## Exercise goal
From the first record below to the last, retype each one exactly.

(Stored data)

------------------------------------------------------------

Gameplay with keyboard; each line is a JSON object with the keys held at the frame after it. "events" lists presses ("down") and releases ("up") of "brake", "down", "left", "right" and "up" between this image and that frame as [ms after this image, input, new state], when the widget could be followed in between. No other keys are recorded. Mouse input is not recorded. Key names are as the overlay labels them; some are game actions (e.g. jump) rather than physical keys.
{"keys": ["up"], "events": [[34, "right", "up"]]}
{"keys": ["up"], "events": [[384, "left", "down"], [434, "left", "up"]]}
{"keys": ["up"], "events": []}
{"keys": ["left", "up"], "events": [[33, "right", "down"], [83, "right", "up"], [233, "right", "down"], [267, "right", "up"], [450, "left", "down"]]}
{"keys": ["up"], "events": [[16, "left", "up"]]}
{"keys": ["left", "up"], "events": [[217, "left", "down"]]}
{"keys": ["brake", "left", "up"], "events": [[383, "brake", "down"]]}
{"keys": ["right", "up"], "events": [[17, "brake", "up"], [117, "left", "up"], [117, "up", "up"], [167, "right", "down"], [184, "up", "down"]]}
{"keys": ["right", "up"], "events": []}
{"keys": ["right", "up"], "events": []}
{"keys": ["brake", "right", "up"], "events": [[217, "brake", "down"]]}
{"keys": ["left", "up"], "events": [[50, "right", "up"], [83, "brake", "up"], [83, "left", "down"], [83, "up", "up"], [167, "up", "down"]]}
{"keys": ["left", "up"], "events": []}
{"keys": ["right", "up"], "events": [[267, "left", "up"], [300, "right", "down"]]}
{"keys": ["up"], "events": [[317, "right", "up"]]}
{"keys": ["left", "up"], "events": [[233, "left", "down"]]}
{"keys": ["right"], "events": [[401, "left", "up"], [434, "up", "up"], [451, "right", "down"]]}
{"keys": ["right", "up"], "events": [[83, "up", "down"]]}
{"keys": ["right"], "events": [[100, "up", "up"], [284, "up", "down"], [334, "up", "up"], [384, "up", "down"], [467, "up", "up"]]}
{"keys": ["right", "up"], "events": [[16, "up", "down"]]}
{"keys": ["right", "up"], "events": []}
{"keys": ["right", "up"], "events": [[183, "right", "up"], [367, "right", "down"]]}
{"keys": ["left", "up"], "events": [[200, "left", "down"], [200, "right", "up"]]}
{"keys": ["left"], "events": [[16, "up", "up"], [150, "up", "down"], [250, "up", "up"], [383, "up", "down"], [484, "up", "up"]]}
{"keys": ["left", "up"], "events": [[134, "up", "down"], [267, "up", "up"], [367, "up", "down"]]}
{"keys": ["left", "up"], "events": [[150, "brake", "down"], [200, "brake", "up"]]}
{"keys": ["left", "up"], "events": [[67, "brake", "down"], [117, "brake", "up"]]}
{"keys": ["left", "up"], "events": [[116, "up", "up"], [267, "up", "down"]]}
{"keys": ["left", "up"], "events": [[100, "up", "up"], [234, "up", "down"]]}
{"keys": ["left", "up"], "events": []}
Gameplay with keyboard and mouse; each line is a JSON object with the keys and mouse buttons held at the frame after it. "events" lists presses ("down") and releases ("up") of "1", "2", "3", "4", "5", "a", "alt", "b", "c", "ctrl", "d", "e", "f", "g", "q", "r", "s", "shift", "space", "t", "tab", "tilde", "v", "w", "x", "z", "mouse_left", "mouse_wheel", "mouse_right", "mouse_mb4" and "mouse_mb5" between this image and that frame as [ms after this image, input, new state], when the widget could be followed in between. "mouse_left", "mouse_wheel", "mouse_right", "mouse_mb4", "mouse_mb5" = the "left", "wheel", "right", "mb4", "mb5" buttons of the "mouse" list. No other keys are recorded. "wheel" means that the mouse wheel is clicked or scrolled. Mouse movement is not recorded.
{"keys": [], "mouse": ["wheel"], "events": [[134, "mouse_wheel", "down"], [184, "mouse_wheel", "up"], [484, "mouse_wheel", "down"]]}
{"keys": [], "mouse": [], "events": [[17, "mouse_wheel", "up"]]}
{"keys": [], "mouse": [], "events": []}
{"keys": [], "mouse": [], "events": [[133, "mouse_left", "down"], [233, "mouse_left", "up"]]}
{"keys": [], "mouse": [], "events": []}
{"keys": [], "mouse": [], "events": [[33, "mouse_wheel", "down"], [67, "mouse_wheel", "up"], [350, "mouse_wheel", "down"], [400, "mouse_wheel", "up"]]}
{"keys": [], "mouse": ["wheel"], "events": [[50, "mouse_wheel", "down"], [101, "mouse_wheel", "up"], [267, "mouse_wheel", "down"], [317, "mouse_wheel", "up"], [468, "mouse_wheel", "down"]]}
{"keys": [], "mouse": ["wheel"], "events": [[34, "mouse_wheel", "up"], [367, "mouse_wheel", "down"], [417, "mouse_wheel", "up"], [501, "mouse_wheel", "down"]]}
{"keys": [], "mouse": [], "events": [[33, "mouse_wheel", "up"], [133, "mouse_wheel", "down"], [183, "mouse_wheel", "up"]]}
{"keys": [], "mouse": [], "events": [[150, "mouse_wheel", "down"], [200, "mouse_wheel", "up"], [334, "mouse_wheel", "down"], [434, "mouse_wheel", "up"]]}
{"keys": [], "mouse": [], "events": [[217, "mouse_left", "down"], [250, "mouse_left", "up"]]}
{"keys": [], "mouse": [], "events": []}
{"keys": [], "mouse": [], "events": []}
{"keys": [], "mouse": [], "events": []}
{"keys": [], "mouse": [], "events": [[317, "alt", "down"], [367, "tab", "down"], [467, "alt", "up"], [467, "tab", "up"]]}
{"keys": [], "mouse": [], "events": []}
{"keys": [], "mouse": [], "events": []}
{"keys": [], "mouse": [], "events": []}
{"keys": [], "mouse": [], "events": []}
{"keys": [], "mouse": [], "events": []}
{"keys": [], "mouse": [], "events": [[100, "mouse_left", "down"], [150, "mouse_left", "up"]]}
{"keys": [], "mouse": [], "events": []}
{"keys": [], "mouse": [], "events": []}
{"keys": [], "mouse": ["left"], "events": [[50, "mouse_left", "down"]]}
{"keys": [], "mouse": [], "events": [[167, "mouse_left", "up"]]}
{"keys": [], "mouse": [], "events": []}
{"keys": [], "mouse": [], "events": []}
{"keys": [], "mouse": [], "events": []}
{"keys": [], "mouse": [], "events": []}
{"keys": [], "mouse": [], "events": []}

------------------------------------------------------------

## Exercise response
Gameplay with keyboard; each line is a JSON object with the keys held at the frame after it. "events" lists presses ("down") and releases ("up") of "brake", "down", "left", "right" and "up" between this image and that frame as [ms after this image, input, new state], when the widget could be followed in between. No other keys are recorded. Mouse input is not recorded. Key names are as the overlay labels them; some are game actions (e.g. jump) rather than physical keys.
{"keys": ["up"], "events": [[34, "right", "up"]]}
{"keys": ["up"], "events": [[384, "left", "down"], [434, "left", "up"]]}
{"keys": ["up"], "events": []}
{"keys": ["left", "up"], "events": [[33, "right", "down"], [83, "right", "up"], [233, "right", "down"], [267, "right", "up"], [450, "left", "down"]]}
{"keys": ["up"], "events": [[16, "left", "up"]]}
{"keys": ["left", "up"], "events": [[217, "left", "down"]]}
{"keys": ["brake", "left", "up"], "events": [[383, "brake", "down"]]}
{"keys": ["right", "up"], "events": [[17, "brake", "up"], [117, "left", "up"], [117, "up", "up"], [167, "right", "down"], [184, "up", "down"]]}
{"keys": ["right", "up"], "events": []}
{"keys": ["right", "up"], "events": []}
{"keys": ["brake", "right", "up"], "events": [[217, "brake", "down"]]}
{"keys": ["left", "up"], "events": [[50, "right", "up"], [83, "brake", "up"], [83, "left", "down"], [83, "up", "up"], [167, "up", "down"]]}
{"keys": ["left", "up"], "events": []}
{"keys": ["right", "up"], "events": [[267, "left", "up"], [300, "right", "down"]]}
{"keys": ["up"], "events": [[317, "right", "up"]]}
{"keys": ["left", "up"], "events": [[233, "left", "down"]]}
{"keys": ["right"], "events": [[401, "left", "up"], [434, "up", "up"], [451, "right", "down"]]}
{"keys": ["right", "up"], "events": [[83, "up", "down"]]}
{"keys": ["right"], "events": [[100, "up", "up"], [284, "up", "down"], [334, "up", "up"], [384, "up", "down"], [467, "up", "up"]]}
{"keys": ["right", "up"], "events": [[16, "up", "down"]]}
{"keys": ["right", "up"], "events": []}
{"keys": ["right", "up"], "events": [[183, "right", "up"], [367, "right", "down"]]}
{"keys": ["left", "up"], "events": [[200, "left", "down"], [200, "right", "up"]]}
{"keys": ["left"], "events": [[16, "up", "up"], [150, "up", "down"], [250, "up", "up"], [383, "up", "down"], [484, "up", "up"]]}
{"keys": ["left", "up"], "events": [[134, "up", "down"], [267, "up", "up"], [367, "up", "down"]]}
{"keys": ["left", "up"], "events": [[150, "brake", "down"], [200, "brake", "up"]]}
{"keys": ["left", "up"], "events": [[67, "brake", "down"], [117, "brake", "up"]]}
{"keys": ["left", "up"], "events": [[116, "up", "up"], [267, "up", "down"]]}
{"keys": ["left", "up"], "events": [[100, "up", "up"], [234, "up", "down"]]}
{"keys": ["left", "up"], "events": []}
Gameplay with keyboard and mouse; each line is a JSON object with the keys and mouse buttons held at the frame after it. "events" lists presses ("down") and releases ("up") of "1", "2", "3", "4", "5", "a", "alt", "b", "c", "ctrl", "d", "e", "f", "g", "q", "r", "s", "shift", "space", "t", "tab", "tilde", "v", "w", "x", "z", "mouse_left", "mouse_wheel", "mouse_right", "mouse_mb4" and "mouse_mb5" between this image and that frame as [ms after this image, input, new state], when the widget could be followed in between. "mouse_left", "mouse_wheel", "mouse_right", "mouse_mb4", "mouse_mb5" = the "left", "wheel", "right", "mb4", "mb5" buttons of the "mouse" list. No other keys are recorded. "wheel" means that the mouse wheel is clicked or scrolled. Mouse movement is not recorded.
{"keys": [], "mouse": ["wheel"], "events": [[134, "mouse_wheel", "down"], [184, "mouse_wheel", "up"], [484, "mouse_wheel", "down"]]}
{"keys": [], "mouse": [], "events": [[17, "mouse_wheel", "up"]]}
{"keys": [], "mouse": [], "events": []}
{"keys": [], "mouse": [], "events": [[133, "mouse_left", "down"], [233, "mouse_left", "up"]]}
{"keys": [], "mouse": [], "events": []}
{"keys": [], "mouse": [], "events": [[33, "mouse_wheel", "down"], [67, "mouse_wheel", "up"], [350, "mouse_wheel", "down"], [400, "mouse_wheel", "up"]]}
{"keys": [], "mouse": ["wheel"], "events": [[50, "mouse_wheel", "down"], [101, "mouse_wheel", "up"], [267, "mouse_wheel", "down"], [317, "mouse_wheel", "up"], [468, "mouse_wheel", "down"]]}
{"keys": [], "mouse": ["wheel"], "events": [[34, "mouse_wheel", "up"], [367, "mouse_wheel", "down"], [417, "mouse_wheel", "up"], [501, "mouse_wheel", "down"]]}
{"keys": [], "mouse": [], "events": [[33, "mouse_wheel", "up"], [133, "mouse_wheel", "down"], [183, "mouse_wheel", "up"]]}
{"keys": [], "mouse": [], "events": [[150, "mouse_wheel", "down"], [200, "mouse_wheel", "up"], [334, "mouse_wheel", "down"], [434, "mouse_wheel", "up"]]}
{"keys": [], "mouse": [], "events": [[217, "mouse_left", "down"], [250, "mouse_left", "up"]]}
{"keys": [], "mouse": [], "events": []}
{"keys": [], "mouse": [], "events": []}
{"keys": [], "mouse": [], "events": []}
{"keys": [], "mouse": [], "events": [[317, "alt", "down"], [367, "tab", "down"], [467, "alt", "up"], [467, "tab", "up"]]}
{"keys": [], "mouse": [], "events": []}
{"keys": [], "mouse": [], "events": []}
{"keys": [], "mouse": [], "events": []}
{"keys": [], "mouse": [], "events": []}
{"keys": [], "mouse": [], "events": []}
{"keys": [], "mouse": [], "events": [[100, "mouse_left", "down"], [150, "mouse_left", "up"]]}
{"keys": [], "mouse": [], "events": []}
{"keys": [], "mouse": [], "events": []}
{"keys": [], "mouse": ["left"], "events": [[50, "mouse_left", "down"]]}
{"keys": [], "mouse": [], "events": [[167, "mouse_left", "up"]]}
{"keys": [], "mouse": [], "events": []}
{"keys": [], "mouse": [], "events": []}
{"keys": [], "mouse": [], "events": []}
{"keys": [], "mouse": [], "events": []}
{"keys": [], "mouse": [], "events": []}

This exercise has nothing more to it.